「じゃあ、家の中を説明して、簡単なルールを決めよう」

「うん! ルールその一、真白のことは真白と呼ぶこと」

「いきなり無意味なルールが出てきた」

「え、大事だよ? 一緒に暮らすのに『麻生さん』って呼ばれるのは疲れる」

「……わかった」

「その二、真白を殺して!」

 晨の身体から力が抜ける。

 幸い、座っていたお蔭で崩れ落ちることはなかったが、立っていたら危なかったかもしれない。

「絶対に殺さないから」

「絶対、殺されるようにがんばる!」

「……がんばるところ、違うよね?」

 晨の言葉に、真白は楽しそうに笑う。

 屈託のない笑顔には悩みの欠片も見つけられない。

 晨が口を開きかけた瞬間、真白が勢いよく立ち上がって、スタスタと迷いなく歩き、仕事部屋兼寝室のドアを開けた。
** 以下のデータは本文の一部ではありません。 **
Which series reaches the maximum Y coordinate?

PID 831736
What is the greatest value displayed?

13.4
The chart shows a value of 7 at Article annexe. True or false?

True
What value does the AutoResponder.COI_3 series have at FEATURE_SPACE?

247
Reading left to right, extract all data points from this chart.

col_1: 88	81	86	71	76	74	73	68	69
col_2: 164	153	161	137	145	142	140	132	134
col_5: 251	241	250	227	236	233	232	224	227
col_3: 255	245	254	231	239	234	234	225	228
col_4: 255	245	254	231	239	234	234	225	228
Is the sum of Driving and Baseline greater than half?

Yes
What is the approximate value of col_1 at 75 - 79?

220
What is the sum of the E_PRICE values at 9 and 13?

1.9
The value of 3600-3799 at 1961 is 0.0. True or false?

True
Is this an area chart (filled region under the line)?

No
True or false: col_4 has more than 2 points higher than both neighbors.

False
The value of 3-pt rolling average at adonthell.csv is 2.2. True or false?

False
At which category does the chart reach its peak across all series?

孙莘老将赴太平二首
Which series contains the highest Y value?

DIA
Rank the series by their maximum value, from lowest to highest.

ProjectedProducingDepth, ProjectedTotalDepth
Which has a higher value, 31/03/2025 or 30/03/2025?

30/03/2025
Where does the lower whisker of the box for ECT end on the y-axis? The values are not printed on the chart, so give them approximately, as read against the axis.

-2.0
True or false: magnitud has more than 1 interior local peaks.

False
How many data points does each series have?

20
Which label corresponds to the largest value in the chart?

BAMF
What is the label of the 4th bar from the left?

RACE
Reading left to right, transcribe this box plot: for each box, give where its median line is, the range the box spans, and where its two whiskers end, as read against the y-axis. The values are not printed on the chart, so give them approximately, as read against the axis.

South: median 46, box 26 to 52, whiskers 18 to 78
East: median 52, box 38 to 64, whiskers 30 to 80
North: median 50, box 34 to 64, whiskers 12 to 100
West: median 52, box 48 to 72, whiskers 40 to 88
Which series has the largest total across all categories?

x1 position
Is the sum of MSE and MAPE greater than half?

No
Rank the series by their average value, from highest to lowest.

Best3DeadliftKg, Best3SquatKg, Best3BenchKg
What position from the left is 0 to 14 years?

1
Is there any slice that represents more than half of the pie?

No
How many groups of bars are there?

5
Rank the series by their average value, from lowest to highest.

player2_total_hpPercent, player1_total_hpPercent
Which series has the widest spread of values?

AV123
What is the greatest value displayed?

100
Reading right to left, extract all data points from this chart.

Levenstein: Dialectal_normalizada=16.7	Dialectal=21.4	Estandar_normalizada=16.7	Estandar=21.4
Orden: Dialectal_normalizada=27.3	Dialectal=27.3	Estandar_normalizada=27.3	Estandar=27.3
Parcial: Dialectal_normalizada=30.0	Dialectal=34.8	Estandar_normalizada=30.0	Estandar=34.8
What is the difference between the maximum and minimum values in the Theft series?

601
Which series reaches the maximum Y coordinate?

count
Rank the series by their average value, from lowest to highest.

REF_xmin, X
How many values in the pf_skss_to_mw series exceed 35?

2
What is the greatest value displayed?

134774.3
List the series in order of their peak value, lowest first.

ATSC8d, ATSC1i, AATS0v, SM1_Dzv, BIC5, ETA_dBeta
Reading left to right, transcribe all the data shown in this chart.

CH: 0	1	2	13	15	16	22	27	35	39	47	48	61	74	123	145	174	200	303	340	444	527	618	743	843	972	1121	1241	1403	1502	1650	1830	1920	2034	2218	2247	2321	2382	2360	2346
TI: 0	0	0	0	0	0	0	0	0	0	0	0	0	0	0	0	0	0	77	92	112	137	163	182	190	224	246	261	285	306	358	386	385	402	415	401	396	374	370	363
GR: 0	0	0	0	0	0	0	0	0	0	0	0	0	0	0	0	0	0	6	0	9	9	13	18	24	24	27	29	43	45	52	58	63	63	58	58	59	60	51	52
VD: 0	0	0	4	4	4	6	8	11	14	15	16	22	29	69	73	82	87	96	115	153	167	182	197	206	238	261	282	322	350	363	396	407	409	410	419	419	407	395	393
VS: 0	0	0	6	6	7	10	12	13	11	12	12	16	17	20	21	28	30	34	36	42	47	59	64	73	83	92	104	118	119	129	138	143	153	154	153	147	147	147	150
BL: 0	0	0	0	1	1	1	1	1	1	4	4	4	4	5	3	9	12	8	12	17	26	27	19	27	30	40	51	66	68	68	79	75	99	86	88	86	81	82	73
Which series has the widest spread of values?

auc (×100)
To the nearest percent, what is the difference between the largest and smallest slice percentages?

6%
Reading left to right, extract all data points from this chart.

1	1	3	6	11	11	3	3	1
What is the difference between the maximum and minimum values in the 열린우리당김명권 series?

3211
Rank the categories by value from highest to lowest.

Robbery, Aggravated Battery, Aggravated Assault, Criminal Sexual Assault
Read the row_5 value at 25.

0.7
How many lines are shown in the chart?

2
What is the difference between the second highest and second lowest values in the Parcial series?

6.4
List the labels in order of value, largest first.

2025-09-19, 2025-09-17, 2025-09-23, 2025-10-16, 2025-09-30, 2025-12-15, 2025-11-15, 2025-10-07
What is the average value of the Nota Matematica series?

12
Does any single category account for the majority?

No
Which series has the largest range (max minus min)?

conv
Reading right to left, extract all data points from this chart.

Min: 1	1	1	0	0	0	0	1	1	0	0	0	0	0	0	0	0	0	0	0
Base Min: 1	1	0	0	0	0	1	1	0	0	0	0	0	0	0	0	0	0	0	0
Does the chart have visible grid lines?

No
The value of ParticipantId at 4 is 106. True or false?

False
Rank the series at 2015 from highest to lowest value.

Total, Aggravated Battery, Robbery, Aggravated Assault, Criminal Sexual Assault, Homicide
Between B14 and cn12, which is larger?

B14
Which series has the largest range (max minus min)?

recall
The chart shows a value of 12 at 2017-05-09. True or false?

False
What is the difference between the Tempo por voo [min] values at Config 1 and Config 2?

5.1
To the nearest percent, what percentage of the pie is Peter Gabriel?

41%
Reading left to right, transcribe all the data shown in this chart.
 確かに部屋は一つしかないから、迷いようはないけれど、他人の家に初めて来て取る行動としては、突拍子もない。

「ここが、二人の愛の巣!」

「違うでしょう⁉」

 晨は慌てて駆け寄り、ドアを閉めた。

 とんでもないことばかり言う真白には、確実に手を焼く。

 振り回される毎日を想像して、静かな日常が壊れる音がした。